Chroma -> Serves HNSW out of memory, persists to disk with a WAL.

Weviate -> Serves HNSW out of memory, writes HNSW graph search to WAL and uses that for durability.

Milvus -> Serves HNSW out of memory, supports partial mmap, also supports another algorithm called DiskANN which is optimized for SSD. It uses cloud storage with a shared-everything architecture for durability (a lot of nuance here.)

QDrant -> Has a WAL, supports memory and mmap'ed indices.

As I mentioned elsewhere, there's more to vector database selection than raw performance: Developers leveraging their existing experience with Postgres, existing infrastructure investment (often in managed Postgres on AWS/GCP etc), and a single API into the vector store shared with other parts of their app (their ORM / DB layer).
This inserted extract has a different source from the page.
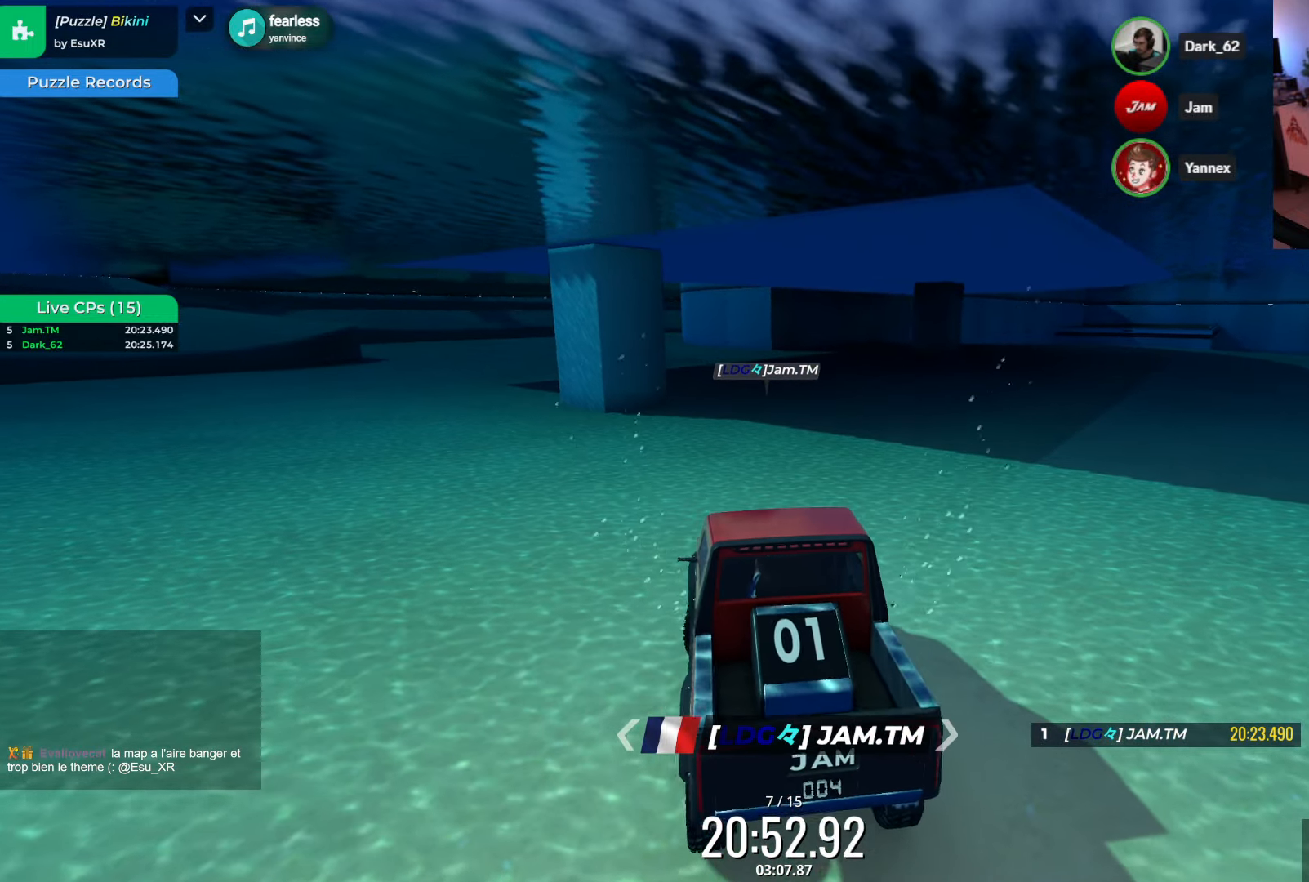
{"keys": ["down", "right"], "events": []}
Many teams can also get away with good performance vs the fastest performance, given smaller index sizes and the other tradeoffs I mentioned.
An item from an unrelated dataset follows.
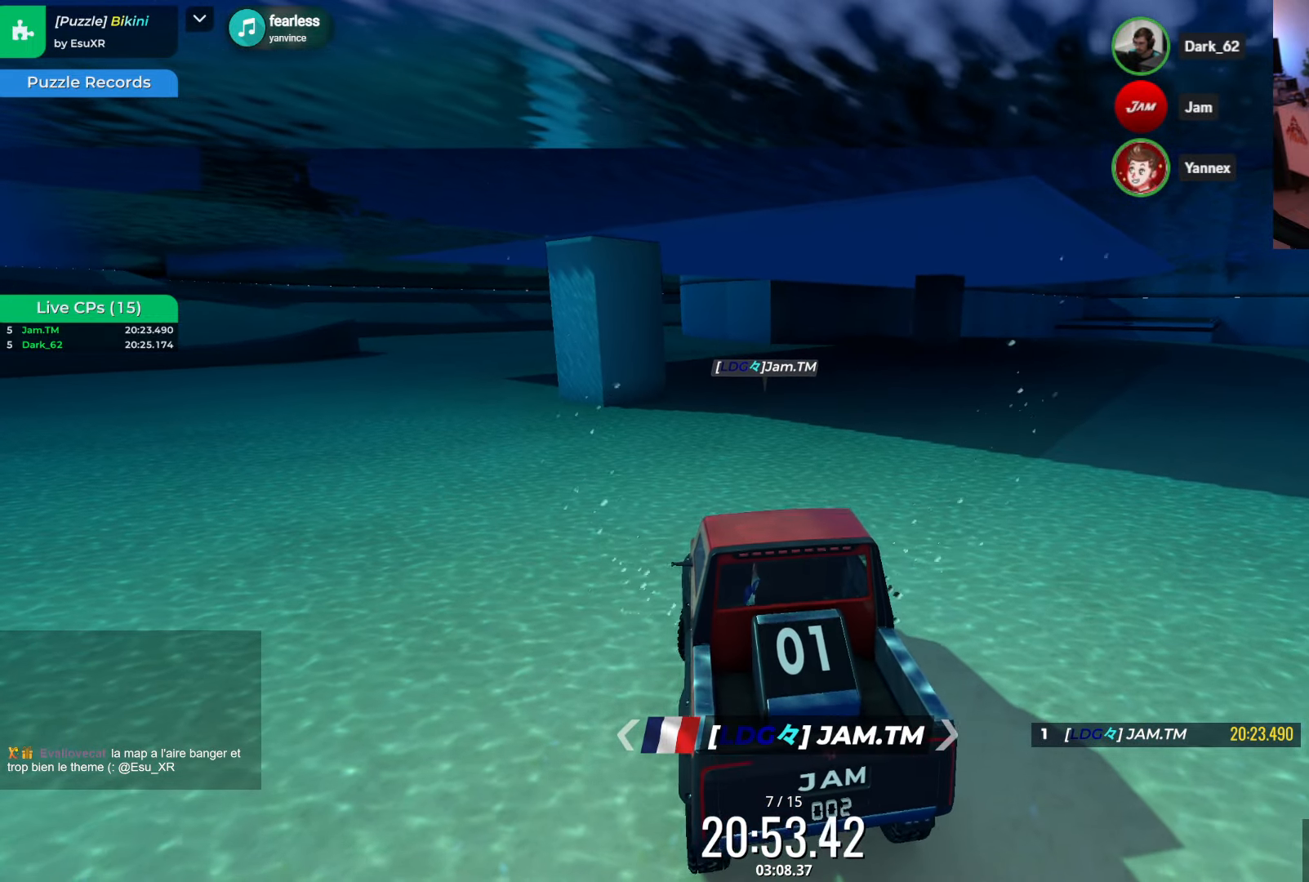
{"keys": ["down", "left"], "events": [[267, "right", "up"], [300, "left", "down"]]}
That said, I can imagine the pgvector folks precaching the new HNSW index support they're working on, as they do with their IVFFLAT index.

* edited for the grammar gremlins

Sure, I don't disagree that there is more to vector database selection than raw performance. Any technical decision is filled with many considerations.
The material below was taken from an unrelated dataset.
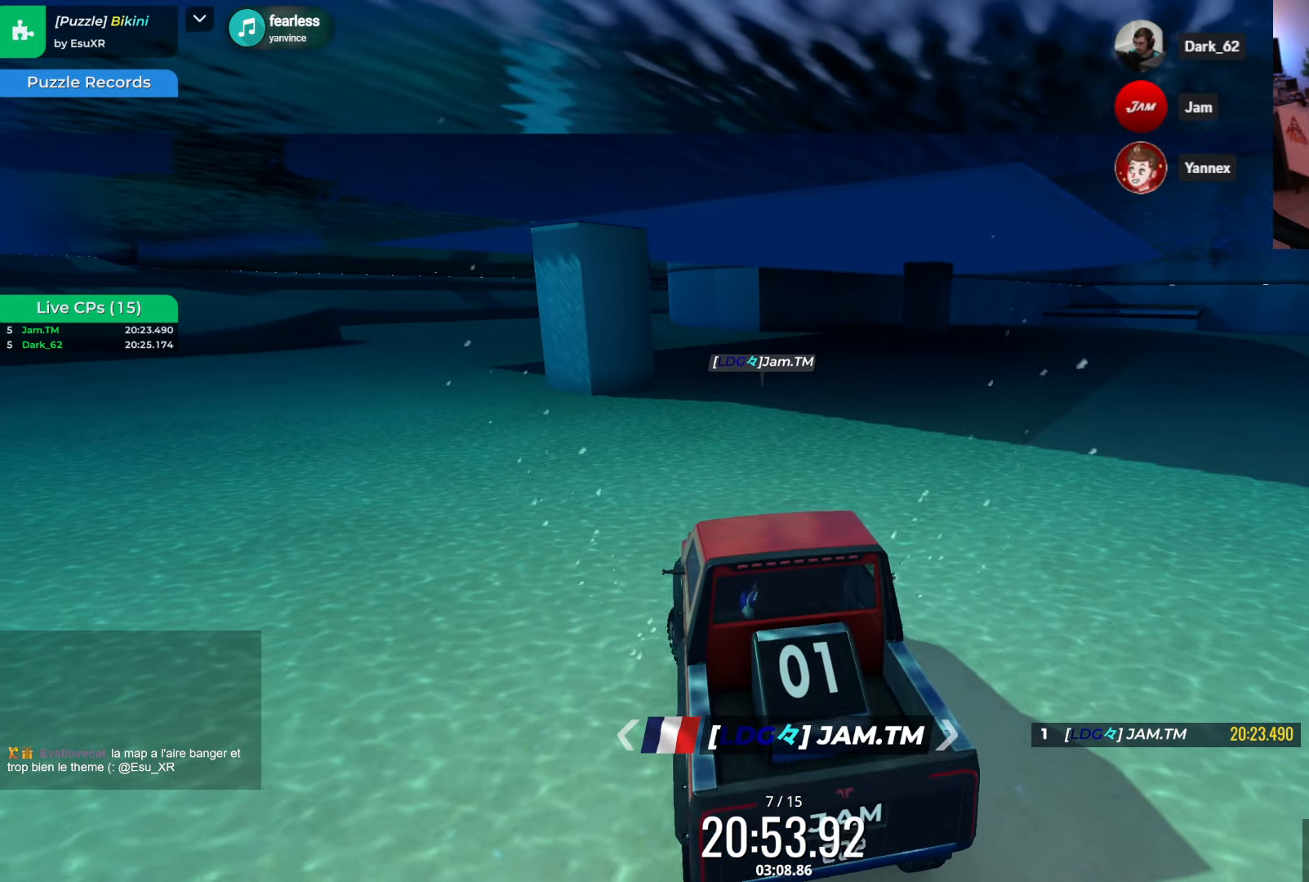
{"keys": ["down"], "events": [[334, "left", "up"]]}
The commenter - thewataccount - asked about performance and I shared my intuition.

Well it doesn't serve it from disk. It's persisted to disk and Postgres buffer cache keeps the working set in memory.
Maybe I am misunderstanding but the postgres buffer cache is LRU and will evict pages right? At times data may go to disk and then during serving it will have to be loaded into memory? So it is quite dependent on the size of your buffer cache as well as contention for that buffer cache.

Also the cache access patterns will vary between these implementations and is worth considering.

This is comparing apples and oranges. You've pointed to some technologies from vector database vendors. Neon isn't a vector database vendor. They're a Postgres vendor. The objective of pg_embedding, pg_vector, and others is to offer teams who deploy Postgres the opportunity to use their existing infrastructure for vector search. The added and important benefit here is hybrid search: using existing DB data to filter semantic search results.

What the work done by Neon, the pgvector team, Supabase and others points to is that "speed" isn't the only factor in vector database selection. Developer experience and existing infrastructure investment are too.

No one is discrediting (or even discussing really) the validity of the point that if you use postgres pgvector or pgembedding may makes sense for the reasons you mention. The question was about how the algorithms compare, I compared the algorithms. Comparing ANN algorithms is relatively apples-to-apples, but is still complicated and filled with nuance.
DiskANN construction is much much slower than HNSW, and the support around updates has been discussed in literature but has not been open sourced yet (They call this FreshDiskANN in the paper - DiskANN is from microsoft research btw).

HNSW-IF is an excellent extension to HNSW (that the vespa team has made easy to implement) that takes advantage of the speed/recall of HNSW in combination with the disk scalability of inverted indices - it is a hybrid approach.

I've done just a little reading on ANN indexes and data structures, but considering you're at Chroma, could you explain why closeness (inverted distance) would be used in HNSW-IF instead of distance?
DiskANN has some great ideas that will likely make it into pg_embedding. The most important implication is how many vectors it can support. DiskANN claims it can manage 1Bln vectors and it's a huge deal. Index construction does take a long time, but we are researching how we can scale it out.
This looks very cool.

I'm interested in how many vectors are indexed/how large the index is that corresponds to the latency chart? If we have an in-memory HNSW index of 10M vectors at ~20GB (512 dim), say, what are the RAM requirements when using the disk-based version?

We used 1M vectors of 1536 dimensions (OpenAI). The index size was ~6GB.
Thanks - how much RAM is required to serve from the index in that case?
The GitHub project has no license file that I see. Does anyone know if this is going to be released under an OSS license of some kind?
Are there any plans to release binaries for this extension? E.g. TimescaleDB is really easy to install.